Brooks, A. - Presenter, Massachusetts Institute of Technology
Yang, J. F., Massachusetts Institute of Technology
Liu, A. T., Massachusetts Institute of Technology
Strano, M. S., Massachusetts Institute of Technology
Relaxation oscillators are nonlinear oscillators characterized by two separate timescales that define an impulse event and recovery event. They arise in nature commonly at a number of length scales and are crucial for many biological processes, such as the animalian cardiovascular system (heartbeats) or brain function (neuron firing). They are a critical component in computer circuits, defining the “clock frequency” of microprocessors. In these examples, oscillator synchrony is crucial to maintain the functionality of the machine. Recently, several relaxation oscillators have been implemented in out-of-equilibrium colloidal systems.

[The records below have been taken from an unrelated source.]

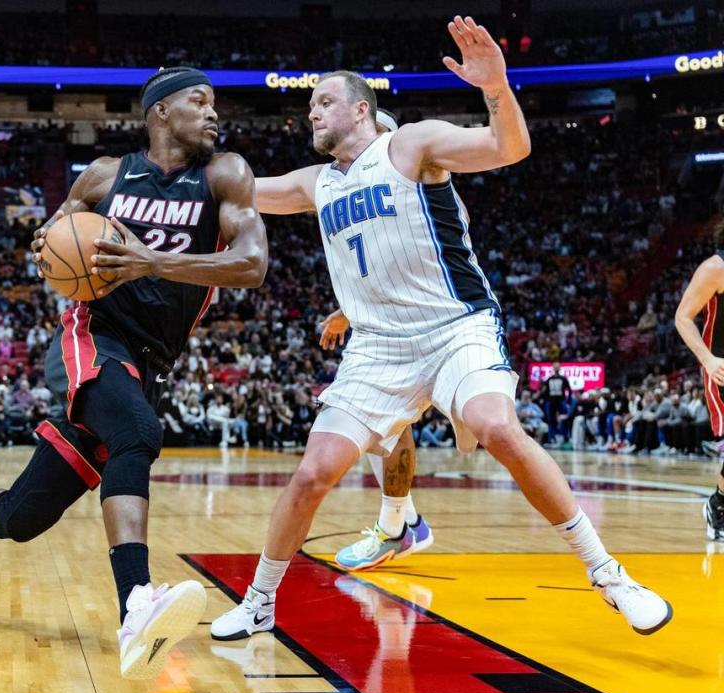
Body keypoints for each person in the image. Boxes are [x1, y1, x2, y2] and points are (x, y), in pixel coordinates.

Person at [211, 16, 671, 643]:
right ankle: (261, 601)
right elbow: (236, 194)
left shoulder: (412, 145)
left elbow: (508, 148)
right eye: (310, 106)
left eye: (323, 102)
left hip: (455, 326)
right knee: (314, 472)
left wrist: (496, 89)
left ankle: (609, 573)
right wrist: (163, 173)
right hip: (378, 347)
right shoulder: (314, 184)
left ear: (362, 110)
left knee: (495, 426)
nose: (310, 114)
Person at [0, 66, 268, 679]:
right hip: (94, 338)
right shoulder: (106, 176)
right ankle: (135, 605)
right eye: (200, 101)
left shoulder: (225, 175)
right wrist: (46, 246)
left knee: (21, 518)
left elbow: (251, 264)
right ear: (160, 112)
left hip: (150, 363)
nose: (214, 113)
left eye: (215, 103)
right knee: (137, 434)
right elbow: (54, 238)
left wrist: (151, 262)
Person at [315, 106, 435, 572]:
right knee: (380, 428)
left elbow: (410, 266)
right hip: (390, 331)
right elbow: (382, 271)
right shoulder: (353, 190)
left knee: (491, 428)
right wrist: (348, 311)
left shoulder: (411, 185)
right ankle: (401, 523)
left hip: (438, 327)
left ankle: (401, 524)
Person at [674, 250, 724, 540]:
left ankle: (719, 502)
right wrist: (707, 359)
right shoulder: (716, 267)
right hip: (720, 366)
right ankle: (717, 507)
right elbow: (682, 317)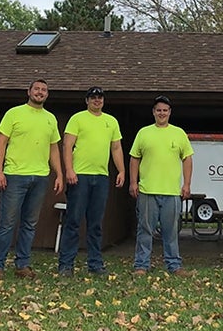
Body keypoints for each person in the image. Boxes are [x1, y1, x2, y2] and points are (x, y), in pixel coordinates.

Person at [0, 79, 63, 279]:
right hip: (14, 175)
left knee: (29, 224)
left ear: (47, 95)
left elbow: (53, 148)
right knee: (7, 223)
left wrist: (59, 174)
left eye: (44, 90)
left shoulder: (50, 119)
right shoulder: (14, 114)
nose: (40, 92)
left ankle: (22, 264)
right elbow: (1, 143)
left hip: (40, 177)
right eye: (37, 89)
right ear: (28, 91)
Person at [57, 86, 126, 277]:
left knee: (95, 223)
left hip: (101, 177)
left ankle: (95, 264)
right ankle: (66, 265)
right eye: (93, 97)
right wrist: (69, 170)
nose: (97, 100)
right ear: (87, 100)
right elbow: (67, 145)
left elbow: (116, 148)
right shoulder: (77, 118)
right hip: (80, 176)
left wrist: (121, 170)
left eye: (100, 97)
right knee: (73, 220)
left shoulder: (111, 121)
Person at [129, 95, 194, 276]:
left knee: (171, 231)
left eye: (165, 110)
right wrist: (133, 182)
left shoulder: (179, 133)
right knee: (145, 230)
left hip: (171, 192)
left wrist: (187, 184)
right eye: (159, 110)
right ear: (153, 112)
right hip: (147, 190)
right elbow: (134, 158)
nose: (162, 113)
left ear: (170, 112)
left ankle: (174, 266)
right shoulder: (144, 133)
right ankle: (141, 265)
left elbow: (187, 159)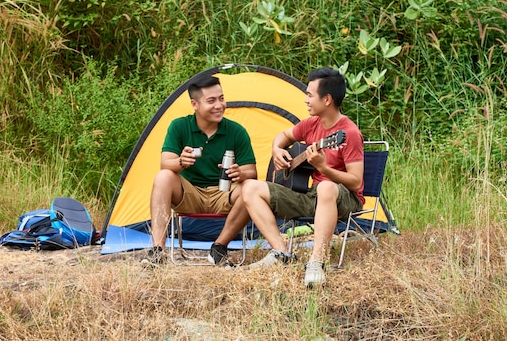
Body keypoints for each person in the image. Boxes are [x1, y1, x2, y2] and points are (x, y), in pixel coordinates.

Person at [212, 67, 364, 287]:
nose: (306, 100)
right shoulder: (311, 124)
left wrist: (324, 168)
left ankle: (316, 261)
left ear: (327, 99)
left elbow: (356, 182)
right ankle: (282, 253)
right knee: (250, 188)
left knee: (327, 187)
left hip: (344, 198)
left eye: (310, 95)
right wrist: (277, 150)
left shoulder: (349, 133)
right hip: (314, 197)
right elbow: (283, 136)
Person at [141, 74, 258, 266]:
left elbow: (251, 171)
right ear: (195, 104)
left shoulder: (236, 131)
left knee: (252, 187)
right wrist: (181, 161)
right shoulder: (179, 126)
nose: (219, 105)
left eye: (221, 98)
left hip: (224, 193)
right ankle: (157, 251)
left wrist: (240, 173)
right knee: (163, 177)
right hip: (190, 194)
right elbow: (165, 163)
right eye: (211, 101)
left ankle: (219, 247)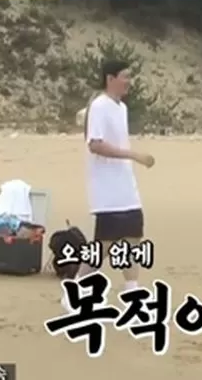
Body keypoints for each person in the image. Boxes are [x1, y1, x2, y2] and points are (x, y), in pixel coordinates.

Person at [61, 59, 155, 312]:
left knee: (133, 237)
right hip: (106, 188)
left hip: (126, 186)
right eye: (124, 76)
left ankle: (132, 293)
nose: (128, 82)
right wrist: (133, 155)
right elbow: (95, 144)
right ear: (110, 79)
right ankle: (74, 290)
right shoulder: (99, 106)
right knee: (104, 244)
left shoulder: (121, 108)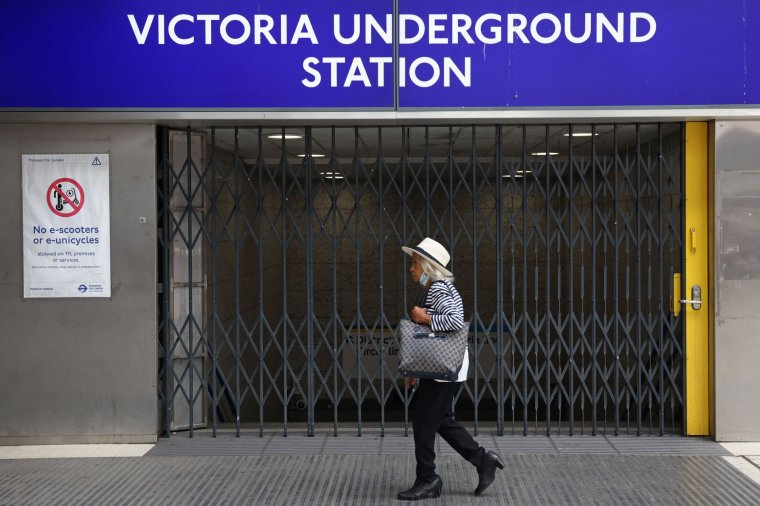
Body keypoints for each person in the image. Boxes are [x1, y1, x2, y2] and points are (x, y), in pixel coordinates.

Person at [398, 237, 504, 501]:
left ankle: (428, 479)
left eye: (414, 264)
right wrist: (415, 369)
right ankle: (483, 460)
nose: (411, 269)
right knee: (441, 420)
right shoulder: (437, 287)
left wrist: (425, 317)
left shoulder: (439, 289)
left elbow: (456, 321)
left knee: (424, 422)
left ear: (427, 267)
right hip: (443, 368)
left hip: (444, 370)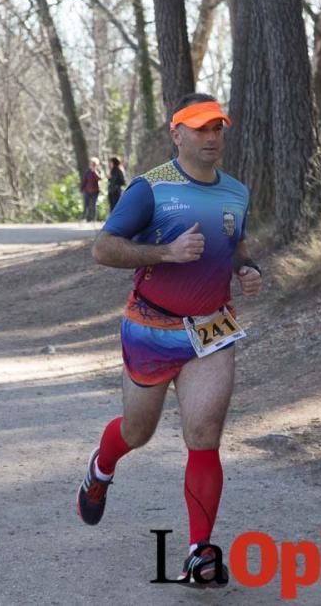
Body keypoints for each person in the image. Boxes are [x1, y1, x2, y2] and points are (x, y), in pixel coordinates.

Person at [74, 94, 262, 587]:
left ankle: (200, 551)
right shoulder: (149, 189)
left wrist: (246, 267)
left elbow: (236, 241)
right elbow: (103, 248)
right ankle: (101, 467)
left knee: (204, 438)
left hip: (211, 329)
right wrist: (167, 252)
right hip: (152, 326)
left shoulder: (237, 192)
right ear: (176, 134)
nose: (211, 137)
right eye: (200, 129)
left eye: (218, 128)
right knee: (138, 432)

Here, we demonstrate low-frequency colloidal clocks in the form of chemically-driven coupled relaxation oscillators at a liquid-gas interface. These particles actuate due to a competition between oxygen bubble generation and surface tension gradients to produce expanding and collapsing assemblies. Their rhythmic beating only emerges as a result of their interactions with one another, which we can deterministically simulate with a mechanistic model. This complex system-level oscillation emerging from particles sharing a deceptively simple physical design exhibits highly tunable frequency. We also demonstrate, through both experiment and simulation, that this emergent oscillator system can be reliably tuned to move in and out of an aperiodic oscillation phase, providing further opportunities to introduce system-level control. At low particle counts and oxygen evolution rates, the particles synchronize into a regular frequency mode. At higher particle counts and reaction rates, oscillator ensembles enter regimes of complex aperiodic dynamics. These oscillators could be used to design beating colloidal machines that share a common clock and for creating microfluidic pumps and mixers.